§ Excerpted passage:
So a few Sundays ago, I had the amazing privilege of cooking with a delightful group of gals as part of our church’s Faith in Action project.  It was a huge blessing to get to serve by doing something that I enjoy so much.  We put together two dinners for single moms to have in their freezers. Chicken Pot Pie and Chili, plus some cookie dough to have chocolate chip cookies hot from the oven in a flash.

We chopped most of the vegetables for the chicken pot pies, including many bags of onions, which brought everyone to tears.  The process of taking raw, fresh ingredients to something wonderfully yummy and beautiful was a new experience for some involved, which is so fun for me.  As I have processed the day with friends, I have come to realize that this is definitely something I would like to do again.

Some of the gals took and delivered their meals themselves and I have loved hearing the stories of how all the meals were received and put to good use.  The whole day is already a treasured memory in my heart.  Sometime soon I hope to find and type out Ben’s precious memories that he wrote for school about his day of putting his faith into action.

Since we needed something to munch on while we were cooking all day, I had an apple walnut cake ready for snacking.  I am so in love with eating apples right now.  The honey crisps make me swoon!  Granny Smiths in the skillet with a little butter and brown sugar make my oatmeal taste like pie.  Speaking of which, I’ve made apple pie already and it’s not even the holidays yet.

I’ve had several requests for the apple walnut cake recipe so here it is.  It is from an old standby cookbook that my sister and I discovered together when we were first married.  Some women on the North Shore of Chicago put it together as a companion to the Ravinia Festival, which is an outdoor concert series that is meant to be attended with a picnic in tow.  Lots of the recipes from the Noteworthy cookbook are meant to be a part of your summer picnic, but this cake would be great for your autumn outings!

Apple Walnut Cake

1  2/3 cups sugar

2 eggs

1/2 cup vegetable oil

2 teaspoons vanilla

2 cups flour

2 teaspoons baking soda

1  1/2 teaspoons cinnamon

1 teaspoon salt

1/4 teaspoon nutmeg

4 cups chopped apples

1 cups chopped walnuts

In large bowl beat sugar and eggs. Add oil and vanilla.  Mix well. In medium bowl sift together flour, baking soda, cinnamon, salt and nutmeg.  Add to sugar mixture.  Blend well. Stir in apples and nuts.  Pour into greased 9 X 13 baking dish.  Bake in preheated 350 degree oven for 55 minutes.

§ Exercise goal: Write the next part of the blog post about cooking for single moms and the apple walnut cake, picking up after the baking instructions. The data that follows comes from a separate source and has no connection to the post above.

§ Supplied data:
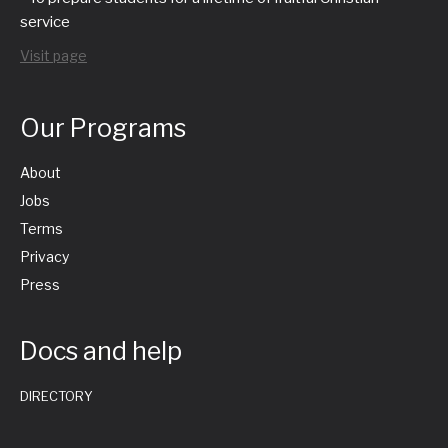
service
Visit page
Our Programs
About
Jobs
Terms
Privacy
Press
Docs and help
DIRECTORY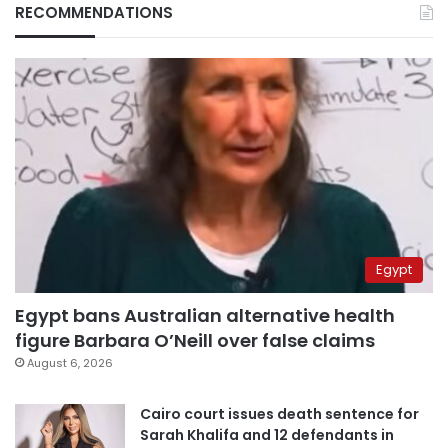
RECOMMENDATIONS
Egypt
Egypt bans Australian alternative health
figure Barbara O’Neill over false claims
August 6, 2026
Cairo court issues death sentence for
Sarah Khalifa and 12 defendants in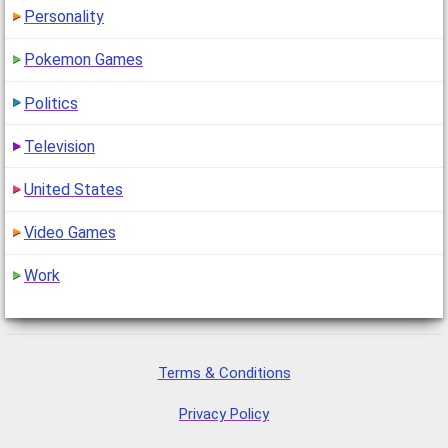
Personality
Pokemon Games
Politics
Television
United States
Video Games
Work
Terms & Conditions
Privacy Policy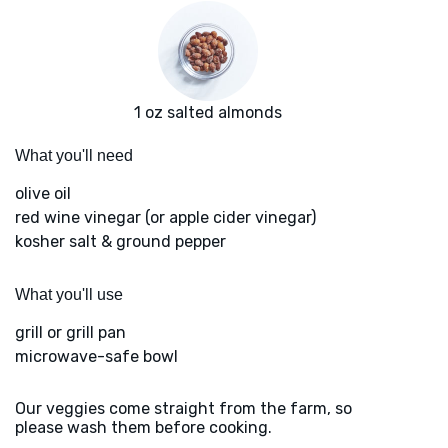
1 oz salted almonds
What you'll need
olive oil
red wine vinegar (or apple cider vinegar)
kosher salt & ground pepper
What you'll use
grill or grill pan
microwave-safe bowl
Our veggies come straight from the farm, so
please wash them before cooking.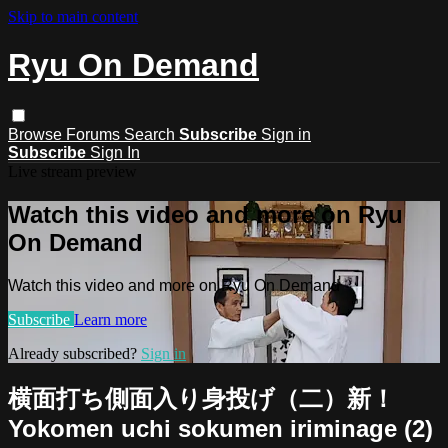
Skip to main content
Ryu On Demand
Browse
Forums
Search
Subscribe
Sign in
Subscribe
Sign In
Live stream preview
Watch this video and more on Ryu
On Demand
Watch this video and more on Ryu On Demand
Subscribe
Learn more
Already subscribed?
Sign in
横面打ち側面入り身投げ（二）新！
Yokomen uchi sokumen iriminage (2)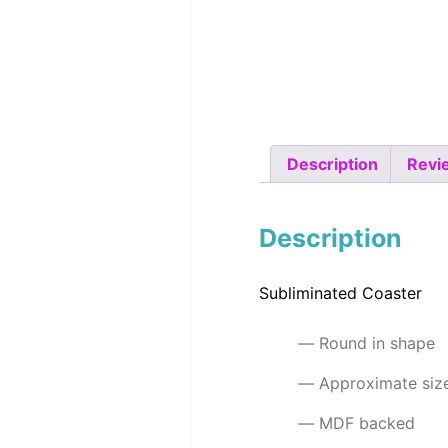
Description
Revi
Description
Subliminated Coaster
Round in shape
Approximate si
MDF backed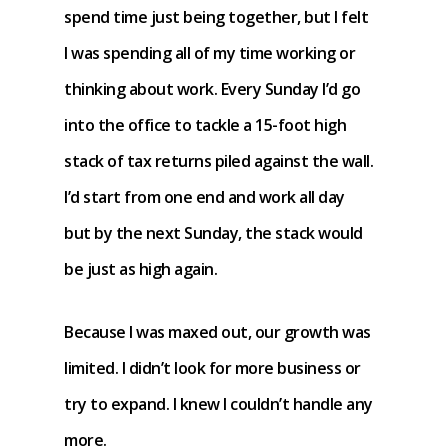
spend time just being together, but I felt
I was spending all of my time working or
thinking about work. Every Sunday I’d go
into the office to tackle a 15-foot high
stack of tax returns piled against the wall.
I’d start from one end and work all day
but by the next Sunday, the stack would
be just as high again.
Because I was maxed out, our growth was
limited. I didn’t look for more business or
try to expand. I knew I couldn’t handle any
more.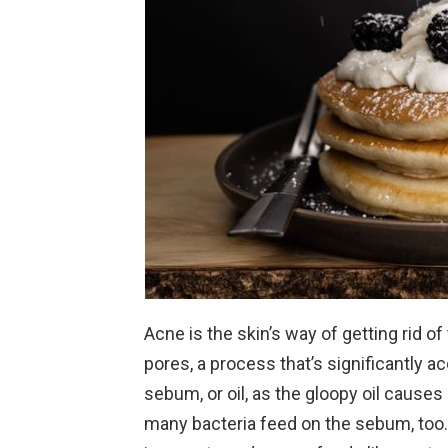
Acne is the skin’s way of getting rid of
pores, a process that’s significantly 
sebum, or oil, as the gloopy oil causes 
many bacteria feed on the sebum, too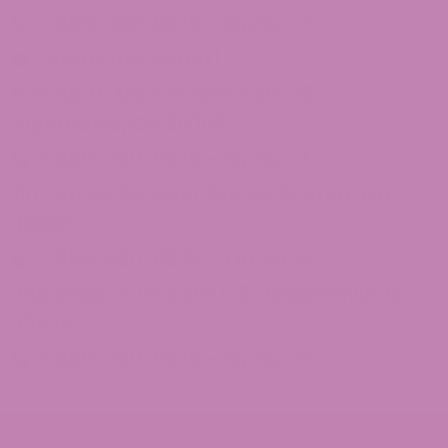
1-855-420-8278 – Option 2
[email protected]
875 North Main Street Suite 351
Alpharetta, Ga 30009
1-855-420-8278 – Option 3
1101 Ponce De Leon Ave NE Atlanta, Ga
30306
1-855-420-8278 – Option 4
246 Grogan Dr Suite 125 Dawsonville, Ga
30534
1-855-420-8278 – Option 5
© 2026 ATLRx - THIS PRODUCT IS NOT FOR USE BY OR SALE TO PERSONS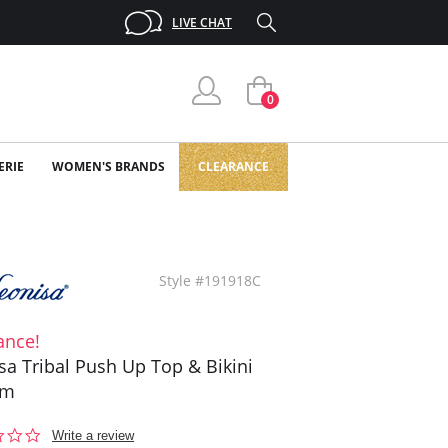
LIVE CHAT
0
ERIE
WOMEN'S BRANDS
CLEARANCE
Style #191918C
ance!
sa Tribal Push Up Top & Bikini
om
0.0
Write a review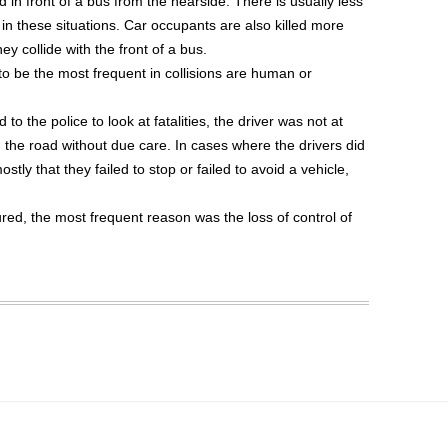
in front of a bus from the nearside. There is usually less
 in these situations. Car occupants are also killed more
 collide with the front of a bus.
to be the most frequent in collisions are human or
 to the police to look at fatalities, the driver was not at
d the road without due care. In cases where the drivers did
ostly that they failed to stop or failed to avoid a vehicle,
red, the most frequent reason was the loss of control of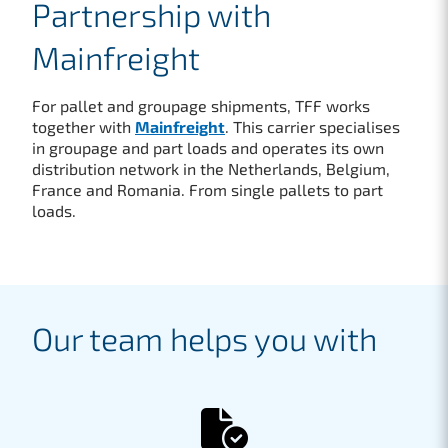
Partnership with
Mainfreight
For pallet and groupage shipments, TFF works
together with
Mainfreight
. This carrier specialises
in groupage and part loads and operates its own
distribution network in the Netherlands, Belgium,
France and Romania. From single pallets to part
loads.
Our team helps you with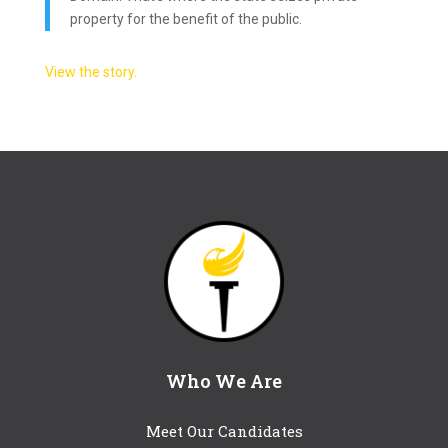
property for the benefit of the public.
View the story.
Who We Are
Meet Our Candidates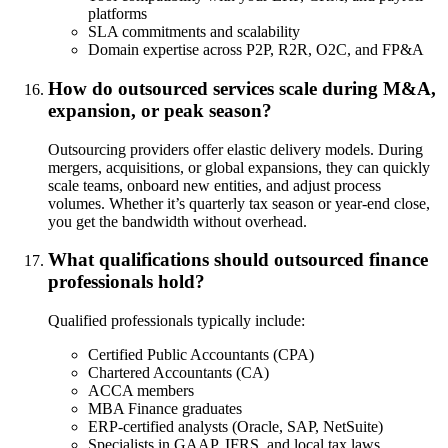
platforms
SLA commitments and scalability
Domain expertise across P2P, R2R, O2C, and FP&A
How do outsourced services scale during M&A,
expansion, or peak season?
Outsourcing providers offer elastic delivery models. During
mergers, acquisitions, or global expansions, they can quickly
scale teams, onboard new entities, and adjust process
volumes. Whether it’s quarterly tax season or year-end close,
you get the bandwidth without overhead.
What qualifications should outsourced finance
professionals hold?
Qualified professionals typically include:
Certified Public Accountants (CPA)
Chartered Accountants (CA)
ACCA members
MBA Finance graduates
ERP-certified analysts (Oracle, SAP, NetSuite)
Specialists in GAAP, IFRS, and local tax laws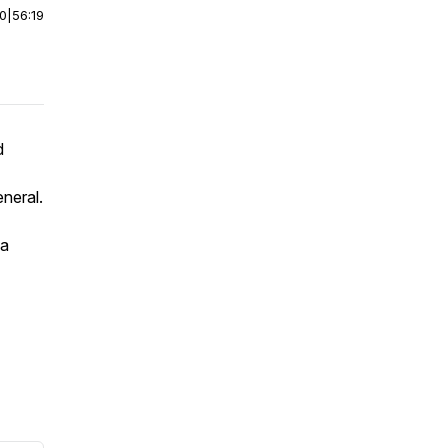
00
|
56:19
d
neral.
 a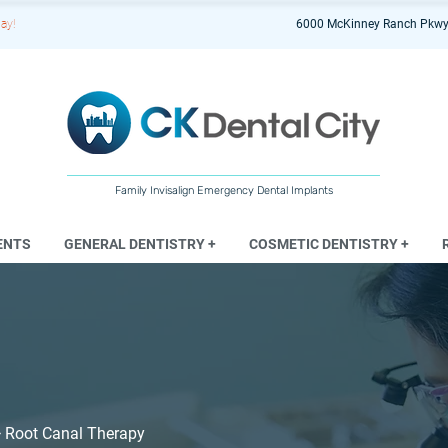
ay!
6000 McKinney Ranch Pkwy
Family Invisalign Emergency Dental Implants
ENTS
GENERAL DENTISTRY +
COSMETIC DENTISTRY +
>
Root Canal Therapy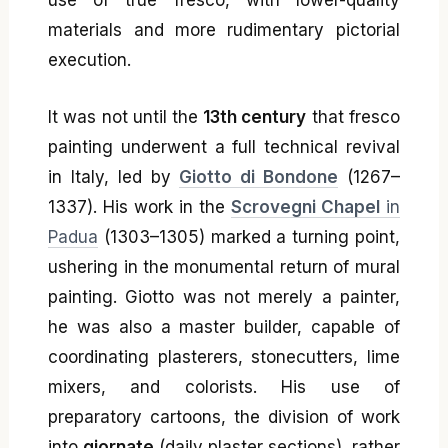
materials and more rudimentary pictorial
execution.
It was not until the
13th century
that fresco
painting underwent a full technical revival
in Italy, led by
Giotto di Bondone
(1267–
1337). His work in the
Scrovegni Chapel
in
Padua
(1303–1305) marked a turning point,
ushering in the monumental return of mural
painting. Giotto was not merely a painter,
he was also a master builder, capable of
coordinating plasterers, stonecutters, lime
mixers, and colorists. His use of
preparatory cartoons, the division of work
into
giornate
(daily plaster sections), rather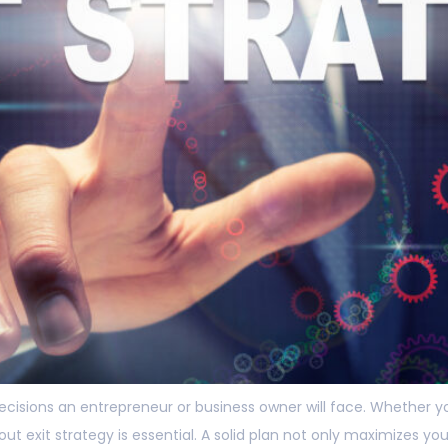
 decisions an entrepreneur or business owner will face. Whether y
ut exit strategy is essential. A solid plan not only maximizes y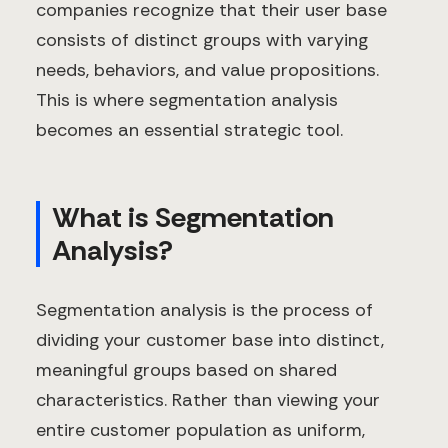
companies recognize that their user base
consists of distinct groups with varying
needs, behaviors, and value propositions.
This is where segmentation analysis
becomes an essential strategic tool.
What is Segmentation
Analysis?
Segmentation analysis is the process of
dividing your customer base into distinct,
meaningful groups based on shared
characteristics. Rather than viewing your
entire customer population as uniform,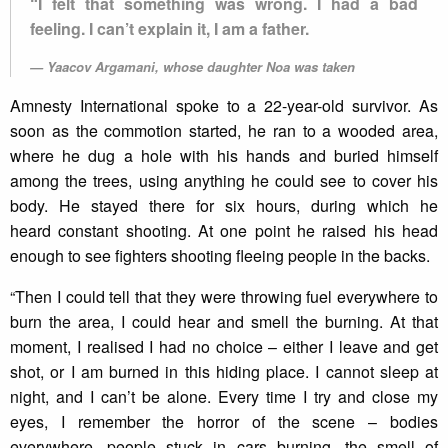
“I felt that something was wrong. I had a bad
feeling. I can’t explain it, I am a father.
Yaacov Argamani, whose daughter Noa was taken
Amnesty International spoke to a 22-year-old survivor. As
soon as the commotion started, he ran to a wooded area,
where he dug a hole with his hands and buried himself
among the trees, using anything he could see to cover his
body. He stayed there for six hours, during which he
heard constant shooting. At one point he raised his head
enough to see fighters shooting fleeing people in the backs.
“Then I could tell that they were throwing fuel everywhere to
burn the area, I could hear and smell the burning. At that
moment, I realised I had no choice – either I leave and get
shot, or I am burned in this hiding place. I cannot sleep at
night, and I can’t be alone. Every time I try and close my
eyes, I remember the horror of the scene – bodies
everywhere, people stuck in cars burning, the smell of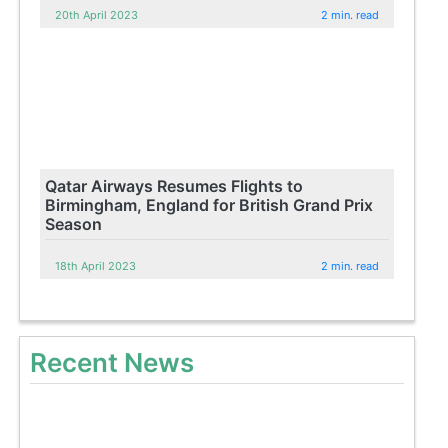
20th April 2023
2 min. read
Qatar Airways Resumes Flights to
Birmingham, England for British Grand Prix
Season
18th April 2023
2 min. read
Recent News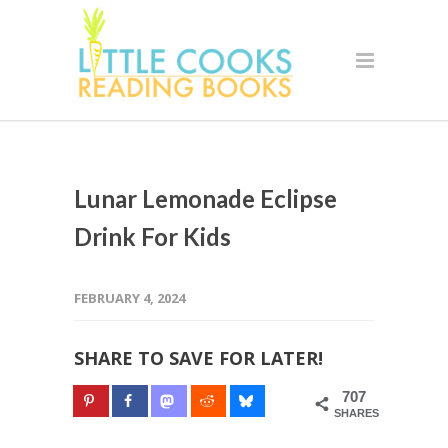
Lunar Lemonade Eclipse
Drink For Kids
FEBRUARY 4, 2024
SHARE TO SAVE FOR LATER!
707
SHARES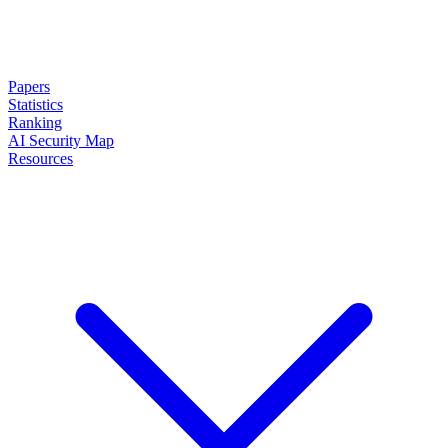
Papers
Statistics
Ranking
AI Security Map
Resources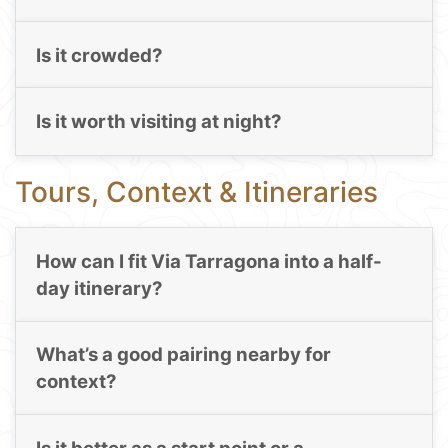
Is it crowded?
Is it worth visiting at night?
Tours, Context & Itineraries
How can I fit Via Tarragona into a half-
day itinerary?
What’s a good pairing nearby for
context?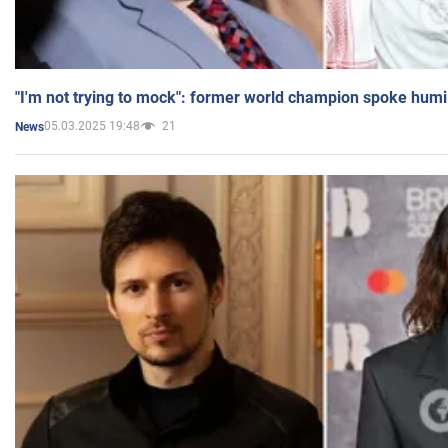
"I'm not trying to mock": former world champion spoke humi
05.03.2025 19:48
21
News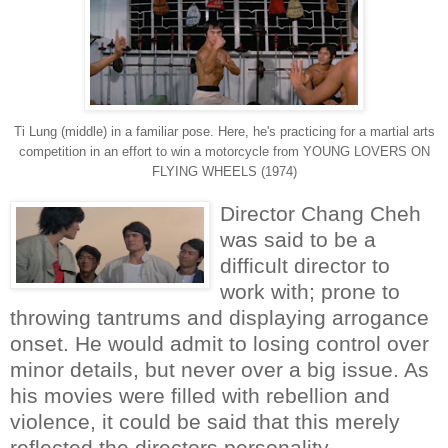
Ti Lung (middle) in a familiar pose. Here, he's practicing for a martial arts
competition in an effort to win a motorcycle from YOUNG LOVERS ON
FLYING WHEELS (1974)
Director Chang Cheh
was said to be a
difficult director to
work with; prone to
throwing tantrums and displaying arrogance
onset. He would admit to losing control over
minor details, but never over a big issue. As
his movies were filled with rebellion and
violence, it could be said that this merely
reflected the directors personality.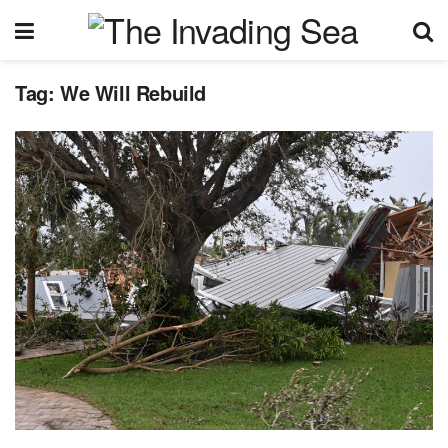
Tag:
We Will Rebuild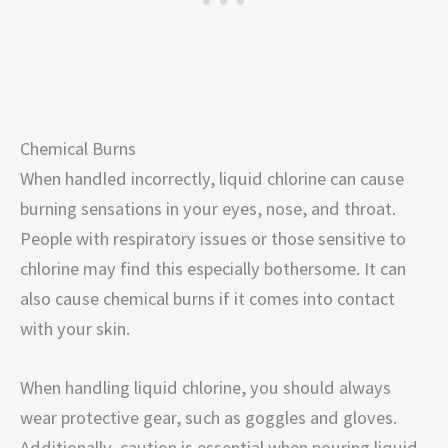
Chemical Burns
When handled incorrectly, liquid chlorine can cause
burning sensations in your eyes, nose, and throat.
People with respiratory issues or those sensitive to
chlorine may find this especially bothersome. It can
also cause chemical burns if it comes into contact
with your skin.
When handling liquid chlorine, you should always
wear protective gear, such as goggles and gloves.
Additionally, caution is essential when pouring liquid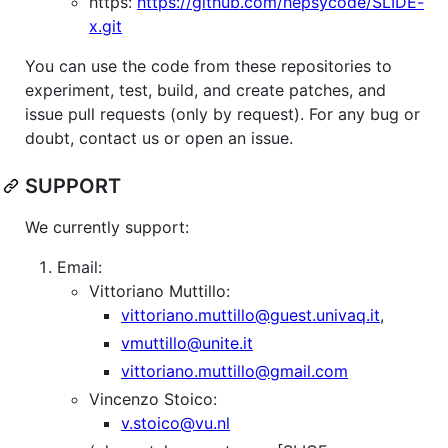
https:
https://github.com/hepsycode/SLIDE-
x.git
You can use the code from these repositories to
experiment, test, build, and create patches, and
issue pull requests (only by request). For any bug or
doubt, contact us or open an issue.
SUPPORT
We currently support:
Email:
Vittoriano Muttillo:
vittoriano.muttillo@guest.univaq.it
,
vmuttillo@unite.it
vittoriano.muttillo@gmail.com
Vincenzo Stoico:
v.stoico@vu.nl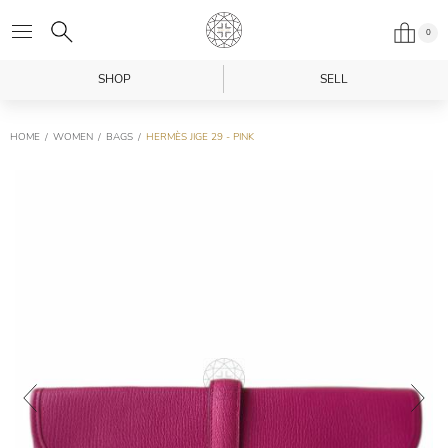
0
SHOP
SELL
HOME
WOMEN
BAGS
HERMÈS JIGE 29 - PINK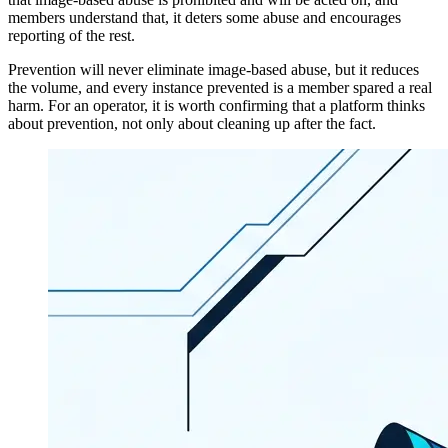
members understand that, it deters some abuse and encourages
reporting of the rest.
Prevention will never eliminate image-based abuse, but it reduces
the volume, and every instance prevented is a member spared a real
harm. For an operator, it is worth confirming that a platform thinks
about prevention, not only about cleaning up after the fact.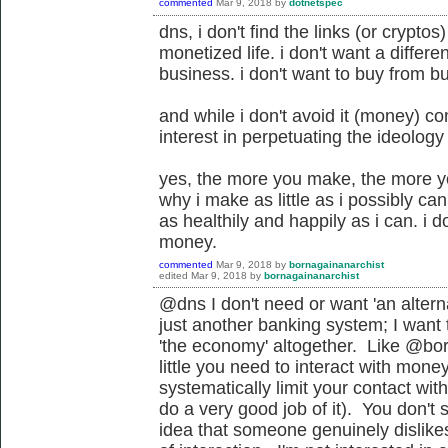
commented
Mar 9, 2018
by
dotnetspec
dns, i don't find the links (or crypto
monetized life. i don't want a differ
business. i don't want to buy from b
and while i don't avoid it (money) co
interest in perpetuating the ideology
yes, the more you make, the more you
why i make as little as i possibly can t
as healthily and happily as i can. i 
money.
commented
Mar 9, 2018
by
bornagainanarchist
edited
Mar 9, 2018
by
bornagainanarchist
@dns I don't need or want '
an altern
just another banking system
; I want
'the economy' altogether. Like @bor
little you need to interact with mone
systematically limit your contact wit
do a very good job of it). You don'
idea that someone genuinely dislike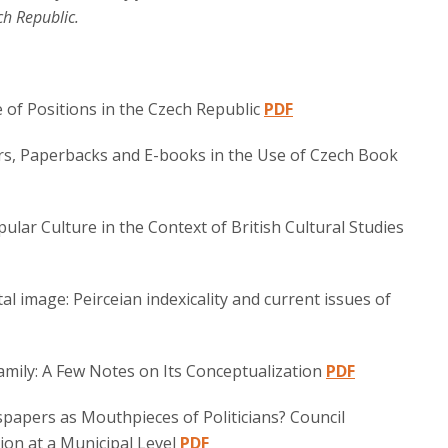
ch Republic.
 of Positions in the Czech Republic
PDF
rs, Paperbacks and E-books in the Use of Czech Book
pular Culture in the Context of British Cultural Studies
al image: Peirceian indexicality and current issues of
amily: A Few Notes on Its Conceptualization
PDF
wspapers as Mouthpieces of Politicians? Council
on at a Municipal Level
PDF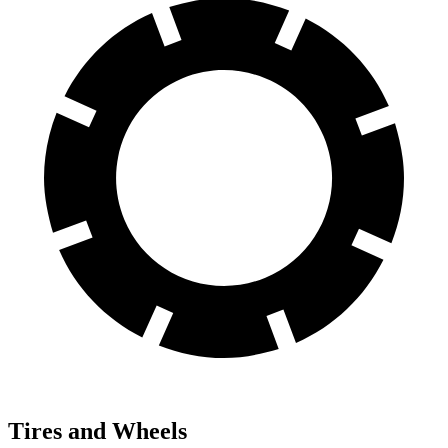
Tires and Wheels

§ Result of the task:
Optional:  Top with cream cheese frosting.  (I skip this when I am serving this as a breakfast dish.)

Cream Cheese Frosting

6 ounces cream cheese, softened

3 tablespoons butter, softened

1 teaspoon vanilla

1 1/2 cups powdered sugar

Cream cream cheese, butter and vanilla.  Gradually add powdered sugar until mixture reaches spreading consistency.

So I have had a little extra time this morning for cooking since I am home with a sick child.  I’ve been making apple pies all morning and I am realizing that cooking makes me generous.  As soon as I start chopping, my heart begins to just pour out of me into whatever I’m making.  This feeling that I get where I wish the whole world could have a bite of a perfect apple pie on this cloudy October day is much of the reason I love to cook.

For the last six months or so, a group of teenage boys have been showing up at our house on Sunday evenings to meet with Taido.  And while my darling husband and his theology speak is enough of a draw all his own, I suspect that the real reason they keep showing up is that we feed them.  Come on.  They’re high school boys.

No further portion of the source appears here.